RECORDED INFORMATION:
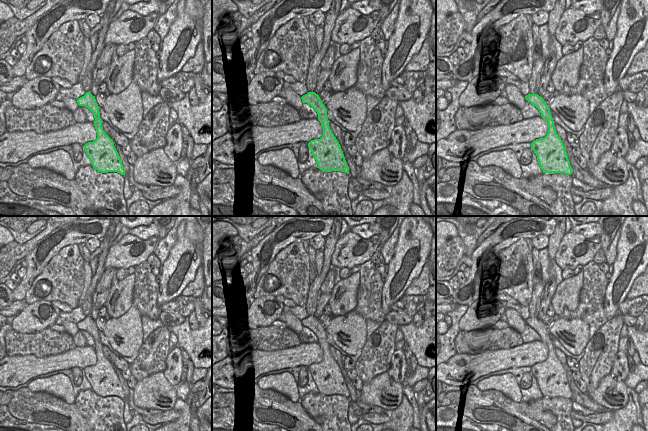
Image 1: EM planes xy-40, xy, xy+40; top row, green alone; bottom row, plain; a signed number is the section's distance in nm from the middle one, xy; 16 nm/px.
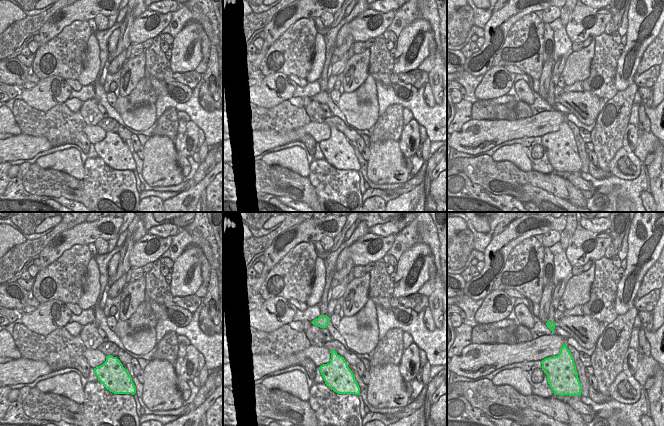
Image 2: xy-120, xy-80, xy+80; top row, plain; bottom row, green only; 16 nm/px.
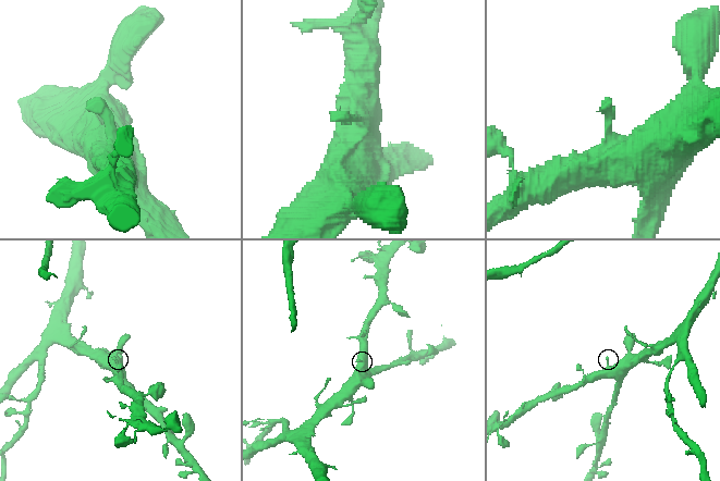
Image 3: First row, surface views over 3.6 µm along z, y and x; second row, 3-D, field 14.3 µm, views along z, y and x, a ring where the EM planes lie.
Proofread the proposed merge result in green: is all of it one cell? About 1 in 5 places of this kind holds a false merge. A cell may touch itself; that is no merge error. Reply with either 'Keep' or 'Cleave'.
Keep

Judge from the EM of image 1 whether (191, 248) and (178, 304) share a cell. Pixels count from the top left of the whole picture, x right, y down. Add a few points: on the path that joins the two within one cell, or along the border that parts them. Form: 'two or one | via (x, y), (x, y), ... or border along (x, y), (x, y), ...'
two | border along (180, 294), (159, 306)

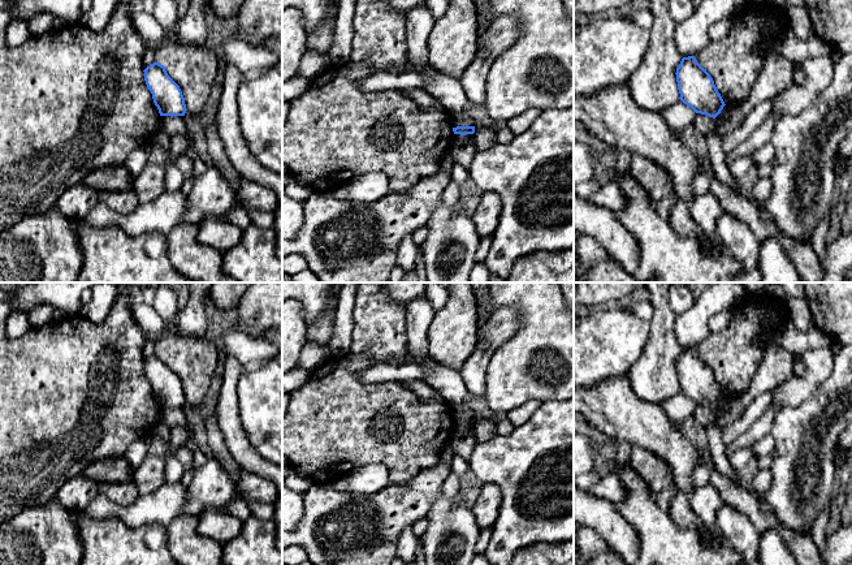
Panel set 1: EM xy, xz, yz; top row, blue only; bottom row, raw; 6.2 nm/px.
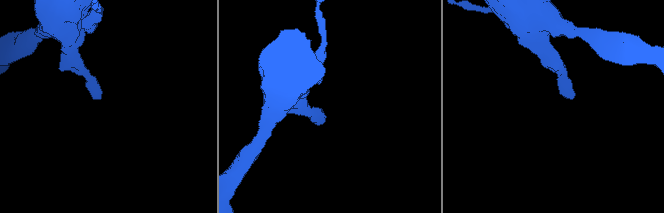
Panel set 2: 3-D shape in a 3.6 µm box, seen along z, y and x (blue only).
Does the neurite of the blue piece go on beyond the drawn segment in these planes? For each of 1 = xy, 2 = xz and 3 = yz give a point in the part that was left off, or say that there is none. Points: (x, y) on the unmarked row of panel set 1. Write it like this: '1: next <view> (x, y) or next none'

WORK ORDER:
Make an exact printout of the listing above, omitting the images.

ANSWER TO THE PROBLEM:
Image 1: EM planes xy-40, xy, xy+40; top row, green alone; bottom row, plain; a signed number is the section's distance in nm from the middle one, xy; 16 nm/px.
Image 2: xy-120, xy-80, xy+80; top row, plain; bottom row, green only; 16 nm/px.
Image 3: First row, surface views over 3.6 µm along z, y and x; second row, 3-D, field 14.3 µm, views along z, y and x, a ring where the EM planes lie.
Proofread the proposed merge result in green: is all of it one cell? About 1 in 5 places of this kind holds a false merge. A cell may touch itself; that is no merge error. Reply with either 'Keep' or 'Cleave'.
Keep

Judge from the EM of image 1 whether (191, 248) and (178, 304) share a cell. Pixels count from the top left of the whole picture, x right, y down. Add a few points: on the path that joins the two within one cell, or along the border that parts them. Form: 'two or one | via (x, y), (x, y), ... or border along (x, y), (x, y), ...'
two | border along (180, 294), (159, 306)

Panel set 1: EM xy, xz, yz; top row, blue only; bottom row, raw; 6.2 nm/px.
Panel set 2: 3-D shape in a 3.6 µm box, seen along z, y and x (blue only).
Does the neurite of the blue piece go on beyond the drawn segment in these planes? For each of 1 = xy, 2 = xz and 3 = yz give a point in the part that was left off, or say that there is none. Points: (x, y) on the unmarked row of panel set 1. Write it like this: '1: next <view> (x, y) or next none'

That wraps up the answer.